* **DATA FOR THIS TASK**
--- --- ---

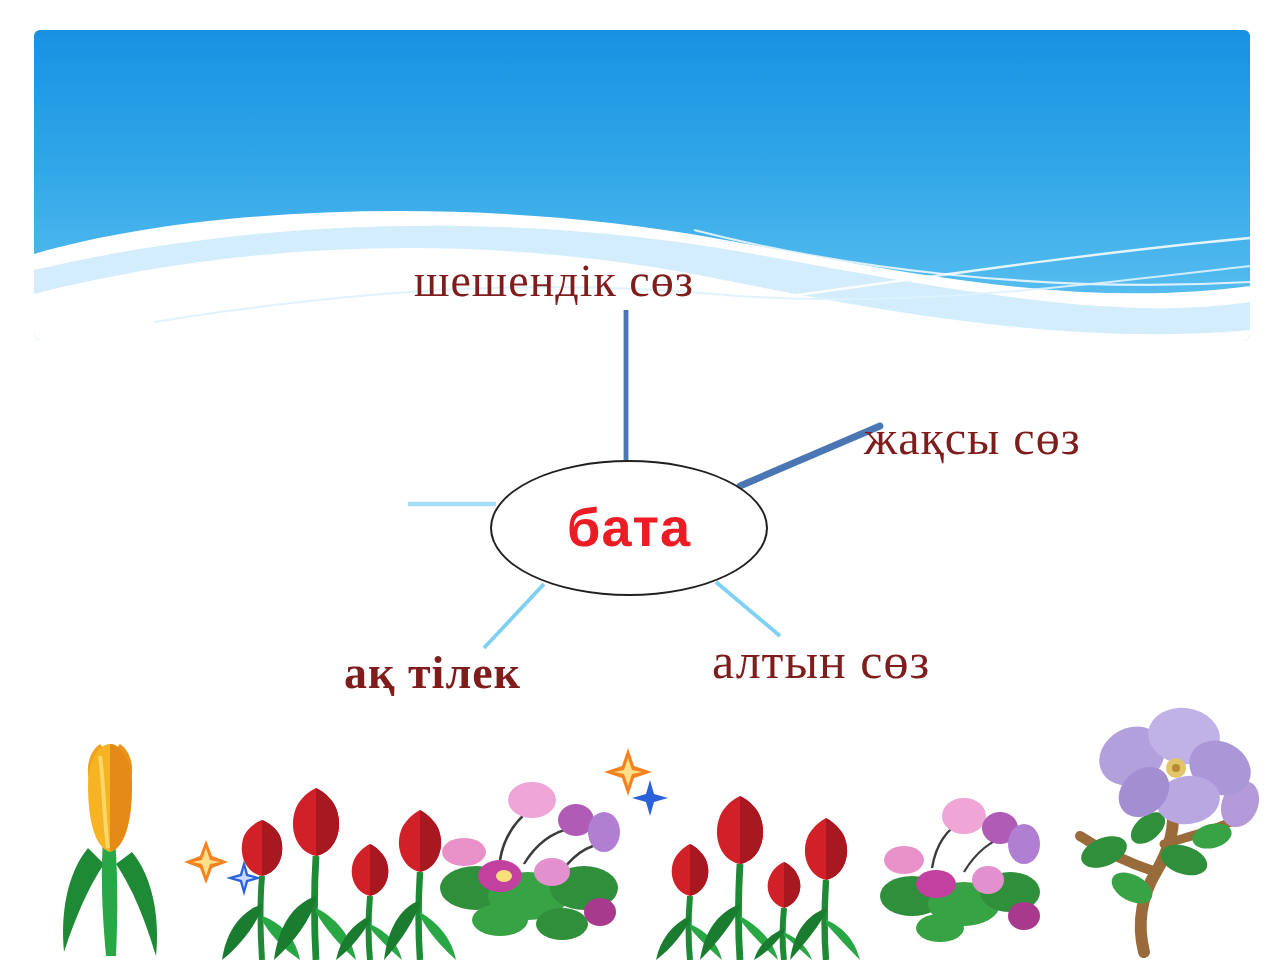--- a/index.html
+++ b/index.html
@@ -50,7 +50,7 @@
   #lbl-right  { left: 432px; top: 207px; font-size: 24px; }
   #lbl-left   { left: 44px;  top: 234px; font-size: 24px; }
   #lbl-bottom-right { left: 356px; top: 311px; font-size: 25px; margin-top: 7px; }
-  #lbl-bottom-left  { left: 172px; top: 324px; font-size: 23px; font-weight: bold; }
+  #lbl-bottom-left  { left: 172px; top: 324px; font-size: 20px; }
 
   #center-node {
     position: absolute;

--- --- ---

* **EXERCISE**
From the line containing "324px; font-size: 23px;" to the final line above, output everything. Change nothing and add nothing.

* **YOUR SOLUTION**
-  #lbl-bottom-left  { left: 172px; top: 324px; font-size: 23px; font-weight: bold; }
+  #lbl-bottom-left  { left: 172px; top: 324px; font-size: 20px; }
 
   #center-node {
     position: absolute;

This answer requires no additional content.